━━ Extracted data

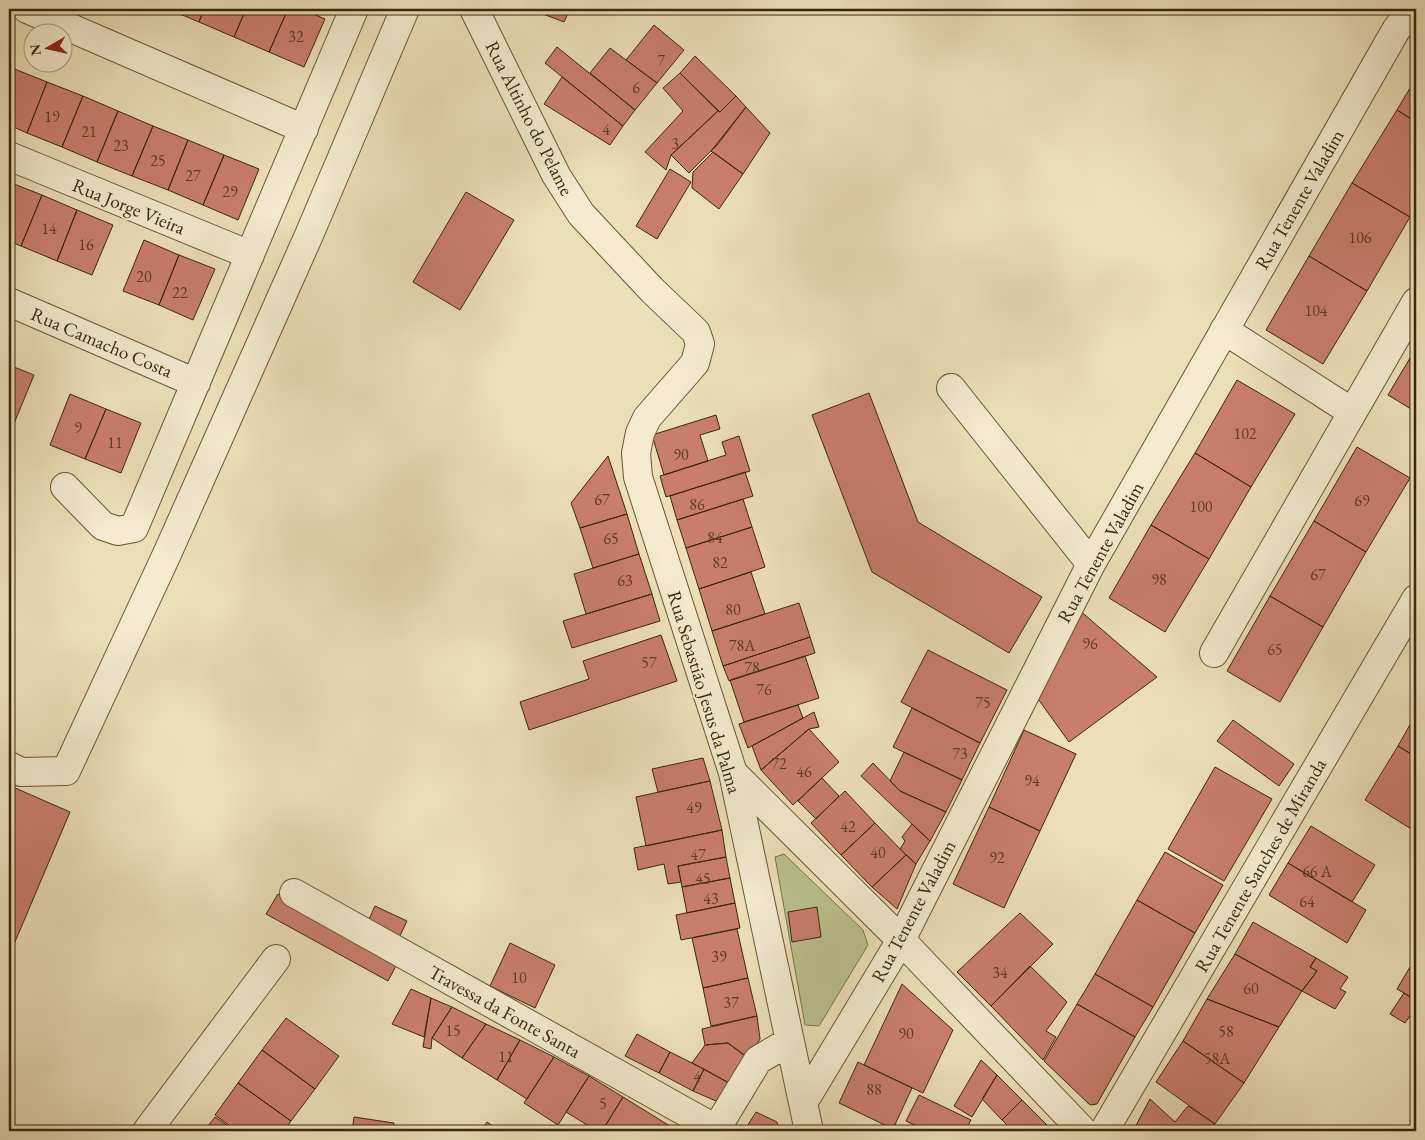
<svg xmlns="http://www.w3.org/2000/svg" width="1425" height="1140" font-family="'EB Garamond',serif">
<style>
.green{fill:#bac18c;stroke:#7a744b}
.building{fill:#c97e6c;stroke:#3b270a}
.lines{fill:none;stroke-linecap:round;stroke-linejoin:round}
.minor-casing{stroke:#675535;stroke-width:30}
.minor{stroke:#f3ead0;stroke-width:28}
.labels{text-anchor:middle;stroke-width:4;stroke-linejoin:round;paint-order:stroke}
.number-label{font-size:16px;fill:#5e3d22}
.street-label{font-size:19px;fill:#3b270a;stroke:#f3ead0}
</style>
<rect width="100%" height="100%" fill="#ecdfb7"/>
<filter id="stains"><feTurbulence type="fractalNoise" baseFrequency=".004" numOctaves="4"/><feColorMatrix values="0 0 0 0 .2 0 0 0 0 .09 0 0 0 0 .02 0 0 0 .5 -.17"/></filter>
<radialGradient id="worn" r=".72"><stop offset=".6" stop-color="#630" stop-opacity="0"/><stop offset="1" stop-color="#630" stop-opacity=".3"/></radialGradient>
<path class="green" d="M784,854l79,76 5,15 -49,81 -14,-1 -30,-168z"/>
<path class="building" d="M168,9h36l-5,13z
M204,9h42l-12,28 -35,-15z
M246,9h42l-19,43 -35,-15z
M288,9h14l23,10 -21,48 -35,-15z
M530,9h40l-6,13z
M654,25l30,25 -27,33 -31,-23z
M557,47l78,63 -12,16 -78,-63z
M610,48l47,35 -22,27 -45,-37z
M695,56l41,40 -16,16 -40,-39z
M12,68l35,14 -20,51 -18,-8v-49z
M680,73l38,38 -47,44 -5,15 -21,-18 38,-41 -20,-23z
M562,77l61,49 -13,19 -66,-41z
M1416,78v44l-19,-12z
M47,82l36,14 -21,51 -35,-14z
M83,96l35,15 -21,51 -35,-15z
M736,96l10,11 -28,37 -29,29 -18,-18 47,-44 2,1z
M746,107l24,26 -27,41 -32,-23z
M1397,110l19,12v85l-6,10 -58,-34z
M118,111l35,15 -21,50 -35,-14z
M153,126l35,14 -20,50 -36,-14z
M188,140l36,15 -21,50 -35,-15z
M713,152l30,22 -24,35 -27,-21 1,-16z
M224,155l35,14 -21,51 -35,-15z
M670,169l21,13 -34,57 -21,-13z
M9,182l33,13 -21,51 -12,-5z
M1352,183l58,34 -43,74 -58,-35z
M466,192l48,28 -54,90 -47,-28z
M42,195l35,15 -20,51 -36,-15z
M77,210l36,15 -21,50 -35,-14z
M144,240l35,15 -20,50 -36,-14z
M179,255l36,14 -22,51 -34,-15z
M1309,256l58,35 -44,73 -57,-34z
M1416,348v64l-28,-17z
M9,365l25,10 -21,51 -4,-2z
M1237,380l58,34 -44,73 -56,-34z
M869,393l49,129 124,75 -33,56 -137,-81 -60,-157z
M70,394l36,15 -21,50 -35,-14z
M106,409l35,14 -20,50 -36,-14z
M716,415l4,14 -20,6 8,26 -44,14 -12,-40z
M739,436l11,35 -84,26 -6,-21 66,-21 -4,-13z
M1357,447l53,31 -44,74 -52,-31z
M1195,453l56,34 -42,72 -58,-34z
M608,456l19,58 -47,14 -9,-25z
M745,472l8,24 -76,24 -7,-24z
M743,499l9,28 -66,21 -9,-28z
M627,514l12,40 -46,14 -13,-40z
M1314,521l52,31 -43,75 -53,-31z
M1151,525l58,34 -44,73 -56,-34z
M752,527l13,40 -66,22 -13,-41z
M639,554l13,40 -66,20 -12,-40z
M751,572l14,42 -53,17 -13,-42z
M652,594l8,27 -88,27 -9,-27z
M1270,596l53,31 -43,75 -53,-31z
M799,603l11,34 -87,29 -11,-35z
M1078,609l79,68 -88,65 -33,-46z
M661,635l16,46 -148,49 -9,-28 69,-23 -6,-18z
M810,637l5,16 -86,28 -6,-15z
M928,650l79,40 -27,53 -79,-41z
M805,656l14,42 -75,24 -14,-42z
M798,705l5,13 -55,30 -9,-24z
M912,708l68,35 -18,37 -69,-33z
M814,712l5,15 -10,2 -48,41 -9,-24z
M1416,714v43l-18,-11z
M1233,720l61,44 -15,22 -62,-45z
M809,729l30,33 -46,43 -32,-35z
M1024,730l52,24 -36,77 -51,-24z
M1398,746l18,11v75l-51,-32z
M904,752l58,28 -16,32 -46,-21 -10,-10z
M703,758l7,23 -52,11 -6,-23z
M873,763l27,28 46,21 -16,29 -69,-65z
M1215,767l57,32 -48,82 -56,-32z
M822,778l17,18 -23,23 -18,-18z
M710,781l12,49 -76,16 -10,-49z
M13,787l57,25 -61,144v-158z
M845,791l30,32 -34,32 -30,-32z
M989,807l51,24 -36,77 -51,-24z
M875,823l31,32 -34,32 -31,-32z
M912,824l18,17 -14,23 -16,-15 5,-8 -3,-4z
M1311,826l64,39 -23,37 -64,-39z
M722,830l4,27 -48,9 3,16 -13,2 -4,-20 -26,6 -4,-22z
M1165,852l58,33 -28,48 -58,-33z
M906,855l10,9 -19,45 -25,-22z
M726,857l4,21 -48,9 -4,-21z
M1288,863l78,47 -19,33 -78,-48z
M730,878l5,25 -48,10 -5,-26z
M278,894l121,66 -11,21 -122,-67z
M1137,900l58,33 -42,74 -58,-33z
M735,903l5,25 -59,12 -5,-25z
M375,906l32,15 -9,19 -32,-14z
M817,907l4,30 -29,5 -4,-30z
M1020,913l33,31 -62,62 -34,-34z
M1253,922l63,36 -6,9 7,4 -15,20 -67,-37z
M737,929l11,49 -45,10 -11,-50z
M510,943l45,22 -20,43 -45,-22z
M1235,954l67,37 -23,36 -72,-28z
M1316,958l32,19 -8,12 6,3 -11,17 -33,-18 15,-20 -7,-4z
M1030,966l37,36 -21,29 10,6 -13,23 -52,-54z
M1410,967l6,3v30l-19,-11z
M1095,974l58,33 -18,30 -58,-33z
M748,978l9,38 -46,10 -8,-38z
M902,984l51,46 -30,63 -59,-28z
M411,989l20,9 -7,39 -32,-13z
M1404,993l12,7v21l-6,-5 -5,7 -15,-9z
M431,998l21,9 -20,31 -1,11 -8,-2z
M1207,999l72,28 -35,56 -61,-42z
M1077,1004l58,33 -38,67 -7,1 -46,-44z
M452,1007l34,17 -24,34 -30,-20z
M757,1016l3,23 -11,19 -21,-15 -23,2 -3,-16z
M286,1018l53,38 -24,33 -53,-39z
M486,1024l34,16 -23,40 -35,-22z
M637,1034l33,18 -11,21 -34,-17z
M520,1040l34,17 -27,42 -30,-19z
M1183,1041l61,42 -29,41 -59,-42z
M728,1043l18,14 -17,26 -37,-20 13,-18z
M262,1050l53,39 -24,32 -53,-38z
M670,1052l34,17 -11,22 -34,-18z
M554,1057l35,19 -31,49 -34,-22z
M981,1060l16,15 -25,42 -18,-11z
M858,1062l54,26 -19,41 -54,-26z
M704,1069l25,14 -13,18 -23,-10z
M997,1075l25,25 -20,20 -20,-21z
M589,1076l34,21 -21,34h-5l-31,-19z
M238,1083l53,38 -7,10h-47l-22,-16z
M919,1095l52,25 -6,11h-38l-21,-10z
M623,1097l55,34h-76z
M1150,1099l25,23 13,-16 27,18 -6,7h-76z
M1022,1100l24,24 -5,7h-28l-11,-11z
M756,1112l21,10 2,9h-42l4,-6 5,3z
M215,1117l20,14h-31z
M354,1117l40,6 -1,8h-41z
M487,1122l13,9h-19z
M1046,1124l7,7h-12z"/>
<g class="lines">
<g class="minor-casing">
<path id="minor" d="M27,9l277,120
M474,9l82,166 25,39 71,76 44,42 4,12 -5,19 -48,55 -7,15 -4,20 2,24 95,296 76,358
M9,156l241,99
M9,302l187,81
M1224,330l128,82
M951,388l140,176
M65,487l38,39 15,5 16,-3 220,-519
M1214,653l202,-351
M9,766l12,6 45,-1 101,-217 142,-319 96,-226
M733,773l168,167 182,191
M294,893l422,236
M803,1103l98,-163 190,-376 305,-534 16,-21
M147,1131l129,-172
M715,1131l43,-71 32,-19
M1104,1131l312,-532"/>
</g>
<use href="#minor" class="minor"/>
</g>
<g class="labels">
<g class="number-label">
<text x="296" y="42">32</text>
<text x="661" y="66">7</text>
<text x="636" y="93">6</text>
<text x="52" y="122">19</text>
<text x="606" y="135">4</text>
<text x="89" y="137">21</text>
<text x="675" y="149">3</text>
<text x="121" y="151">23</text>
<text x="158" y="166">25</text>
<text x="193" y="181">27</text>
<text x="230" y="197">29</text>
<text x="49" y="234">14</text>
<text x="1360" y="243">106</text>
<text x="86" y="250">16</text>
<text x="144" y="282">20</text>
<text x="180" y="298">22</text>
<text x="1316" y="316">104</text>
<text x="78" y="433">9</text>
<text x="1245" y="439">102</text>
<text x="115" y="448">11</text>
<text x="681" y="460">90</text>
<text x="602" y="505">67</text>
<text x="1362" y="506">69</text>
<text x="697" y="510">86</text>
<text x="1201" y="512">100</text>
<text x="715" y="543">84</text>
<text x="611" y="544">65</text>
<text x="720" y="568">82</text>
<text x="1318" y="580">67</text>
<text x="1159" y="585">98</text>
<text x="625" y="586">63</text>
<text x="733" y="615">80</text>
<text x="1090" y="649">96</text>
<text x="742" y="651">78A</text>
<text x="1275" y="655">65</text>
<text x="649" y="668">57</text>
<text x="752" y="673">78</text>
<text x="764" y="695">76</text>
<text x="983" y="708">75</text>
<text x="960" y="759">73</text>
<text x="779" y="769">72</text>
<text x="804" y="777">46</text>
<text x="1032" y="786">94</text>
<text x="694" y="813">49</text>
<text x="848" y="832">42</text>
<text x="878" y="858">40</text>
<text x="698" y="860">47</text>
<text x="997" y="863">92</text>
<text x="1317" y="877">66 A</text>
<text x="703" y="884">45</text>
<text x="711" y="904">43</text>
<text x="1307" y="907">64</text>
<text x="719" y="962">39</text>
<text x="1000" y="978">34</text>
<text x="519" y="983">10</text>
<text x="1251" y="994">60</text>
<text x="731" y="1008">37</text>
<text x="453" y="1036">15</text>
<text x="1226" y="1037">58</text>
<text x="906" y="1039">90</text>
<text x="506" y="1062">11</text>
<text x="1217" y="1064">58A</text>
<text x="697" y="1082">4</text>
<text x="874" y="1095">88</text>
<text x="603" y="1109">5</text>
</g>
<g class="street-label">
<text transform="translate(530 118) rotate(63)" y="7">Rua Altinho do Pelame</text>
<text transform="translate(1299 199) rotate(-60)" y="7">Rua Tenente Valadim</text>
<text transform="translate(129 206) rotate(22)" y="7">Rua Jorge Vieira</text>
<text transform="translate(102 342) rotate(23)" y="7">Rua Camacho Costa</text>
<text transform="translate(1100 552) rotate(-61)" y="7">Rua Tenente Valadim</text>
<text transform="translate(705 692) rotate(73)" y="7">Rua Sebastião Jesus da Palma</text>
<text transform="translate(1260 865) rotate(-60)" y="7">Rua Tenente Sanches de Miranda</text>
<text transform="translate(913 911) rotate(-62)" y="7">Rua Tenente Valadim</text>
<text transform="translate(505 1011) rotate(29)" y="7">Travessa da Fonte Santa</text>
</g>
</g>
<rect width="1425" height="1140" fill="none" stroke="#ecdfb7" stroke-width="30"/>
<rect x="10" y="10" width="1405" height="1120" fill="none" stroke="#3b270a" stroke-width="2.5"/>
<rect x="15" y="15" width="1395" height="1110" fill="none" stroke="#3b270a"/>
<g transform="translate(48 48) rotate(261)"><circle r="24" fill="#f3ead0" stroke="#a99c81"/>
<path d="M0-4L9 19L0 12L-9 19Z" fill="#8f2418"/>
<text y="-8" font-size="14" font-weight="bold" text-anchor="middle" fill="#3b270a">N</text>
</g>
<rect width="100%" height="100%" filter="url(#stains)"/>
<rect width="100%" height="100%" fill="url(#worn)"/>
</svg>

━━━━

**Task description:** Please copy each line of the records above in which the word "lines" can be found.

**Response:**
.lines{fill:none;stroke-linecap:round;stroke-linejoin:round}
<g class="lines">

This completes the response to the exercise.